■ ABOUT THIS EXERCISE: Find every line in the entries below that contains the word "sind" with the same capitalization, and copy each of those lines.

(Collected data entries)
===============

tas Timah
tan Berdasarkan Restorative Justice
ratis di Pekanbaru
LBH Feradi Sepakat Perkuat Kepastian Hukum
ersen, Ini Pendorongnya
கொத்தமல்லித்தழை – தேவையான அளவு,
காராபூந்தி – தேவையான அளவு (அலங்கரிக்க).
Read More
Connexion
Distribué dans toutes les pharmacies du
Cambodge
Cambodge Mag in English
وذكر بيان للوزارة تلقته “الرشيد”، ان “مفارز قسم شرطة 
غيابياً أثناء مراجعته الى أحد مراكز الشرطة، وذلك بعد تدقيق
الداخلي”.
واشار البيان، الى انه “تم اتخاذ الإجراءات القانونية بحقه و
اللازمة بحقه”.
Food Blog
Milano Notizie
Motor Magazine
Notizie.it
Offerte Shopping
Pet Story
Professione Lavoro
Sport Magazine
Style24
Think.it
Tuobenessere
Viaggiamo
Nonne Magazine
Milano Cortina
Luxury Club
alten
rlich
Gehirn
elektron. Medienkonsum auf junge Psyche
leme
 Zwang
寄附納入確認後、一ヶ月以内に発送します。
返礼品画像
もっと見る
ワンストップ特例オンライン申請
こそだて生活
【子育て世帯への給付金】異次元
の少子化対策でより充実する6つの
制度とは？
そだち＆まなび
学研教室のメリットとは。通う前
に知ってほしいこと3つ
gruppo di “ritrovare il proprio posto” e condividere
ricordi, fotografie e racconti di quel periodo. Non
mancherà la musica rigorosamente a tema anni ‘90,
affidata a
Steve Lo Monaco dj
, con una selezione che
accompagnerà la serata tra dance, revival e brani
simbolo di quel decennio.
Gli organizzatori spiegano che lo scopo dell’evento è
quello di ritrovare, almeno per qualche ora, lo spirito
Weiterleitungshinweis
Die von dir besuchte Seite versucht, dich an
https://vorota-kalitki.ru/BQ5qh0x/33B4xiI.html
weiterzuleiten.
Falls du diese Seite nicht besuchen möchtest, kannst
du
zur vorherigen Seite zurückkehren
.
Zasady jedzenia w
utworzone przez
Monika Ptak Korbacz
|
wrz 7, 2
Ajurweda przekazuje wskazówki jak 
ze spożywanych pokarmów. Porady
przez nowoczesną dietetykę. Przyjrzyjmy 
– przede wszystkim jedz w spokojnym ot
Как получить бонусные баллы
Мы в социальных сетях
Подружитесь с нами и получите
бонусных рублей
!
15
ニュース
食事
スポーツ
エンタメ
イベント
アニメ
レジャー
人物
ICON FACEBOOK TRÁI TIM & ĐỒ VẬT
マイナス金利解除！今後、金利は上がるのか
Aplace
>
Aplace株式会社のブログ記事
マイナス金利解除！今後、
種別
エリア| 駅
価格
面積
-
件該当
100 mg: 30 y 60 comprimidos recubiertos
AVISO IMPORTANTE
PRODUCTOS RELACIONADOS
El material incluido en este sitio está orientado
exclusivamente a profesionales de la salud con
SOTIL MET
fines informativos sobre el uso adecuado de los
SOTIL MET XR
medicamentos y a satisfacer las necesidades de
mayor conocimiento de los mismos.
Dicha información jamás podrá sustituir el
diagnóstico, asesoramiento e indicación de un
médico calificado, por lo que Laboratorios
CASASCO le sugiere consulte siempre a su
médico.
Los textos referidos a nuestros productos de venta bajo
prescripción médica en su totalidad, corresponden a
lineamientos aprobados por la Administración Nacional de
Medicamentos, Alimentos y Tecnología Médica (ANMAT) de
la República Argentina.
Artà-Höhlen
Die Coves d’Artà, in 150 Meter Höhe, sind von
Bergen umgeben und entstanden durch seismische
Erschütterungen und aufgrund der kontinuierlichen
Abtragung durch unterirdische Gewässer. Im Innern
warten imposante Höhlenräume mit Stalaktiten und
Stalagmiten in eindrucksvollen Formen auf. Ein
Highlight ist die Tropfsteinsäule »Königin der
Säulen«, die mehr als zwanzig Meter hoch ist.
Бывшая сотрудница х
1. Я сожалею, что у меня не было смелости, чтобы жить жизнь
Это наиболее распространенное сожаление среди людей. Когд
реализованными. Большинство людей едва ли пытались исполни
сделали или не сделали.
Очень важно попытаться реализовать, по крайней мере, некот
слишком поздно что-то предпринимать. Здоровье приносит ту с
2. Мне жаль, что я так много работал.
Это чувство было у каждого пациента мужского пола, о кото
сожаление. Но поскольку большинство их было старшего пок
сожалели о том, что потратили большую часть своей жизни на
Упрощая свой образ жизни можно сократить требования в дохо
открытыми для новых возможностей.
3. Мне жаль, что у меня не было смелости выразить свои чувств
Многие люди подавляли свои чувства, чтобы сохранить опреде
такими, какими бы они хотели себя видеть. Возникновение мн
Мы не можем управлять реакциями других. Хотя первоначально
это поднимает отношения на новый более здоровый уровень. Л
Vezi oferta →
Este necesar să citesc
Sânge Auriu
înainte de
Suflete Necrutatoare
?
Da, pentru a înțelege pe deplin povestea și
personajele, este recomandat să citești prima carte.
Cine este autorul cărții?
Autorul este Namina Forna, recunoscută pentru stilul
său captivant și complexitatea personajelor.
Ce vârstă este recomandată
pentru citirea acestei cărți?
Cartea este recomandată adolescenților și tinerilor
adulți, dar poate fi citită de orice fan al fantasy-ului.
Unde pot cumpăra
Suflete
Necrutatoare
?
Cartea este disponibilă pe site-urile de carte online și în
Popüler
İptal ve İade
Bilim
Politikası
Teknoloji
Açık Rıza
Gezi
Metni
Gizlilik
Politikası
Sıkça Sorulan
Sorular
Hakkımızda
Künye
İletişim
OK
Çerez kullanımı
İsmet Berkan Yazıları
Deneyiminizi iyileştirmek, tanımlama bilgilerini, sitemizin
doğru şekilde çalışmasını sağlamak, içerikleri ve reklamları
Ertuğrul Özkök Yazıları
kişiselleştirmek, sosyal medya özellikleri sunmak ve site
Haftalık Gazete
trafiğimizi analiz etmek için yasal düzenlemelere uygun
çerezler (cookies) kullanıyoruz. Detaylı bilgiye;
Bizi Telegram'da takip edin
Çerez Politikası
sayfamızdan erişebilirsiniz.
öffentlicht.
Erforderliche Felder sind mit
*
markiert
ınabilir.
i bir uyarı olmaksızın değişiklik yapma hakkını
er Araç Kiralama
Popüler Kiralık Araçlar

===============

■ EXERCISE ANSWER:
Die Coves d’Artà, in 150 Meter Höhe, sind von
Erforderliche Felder sind mit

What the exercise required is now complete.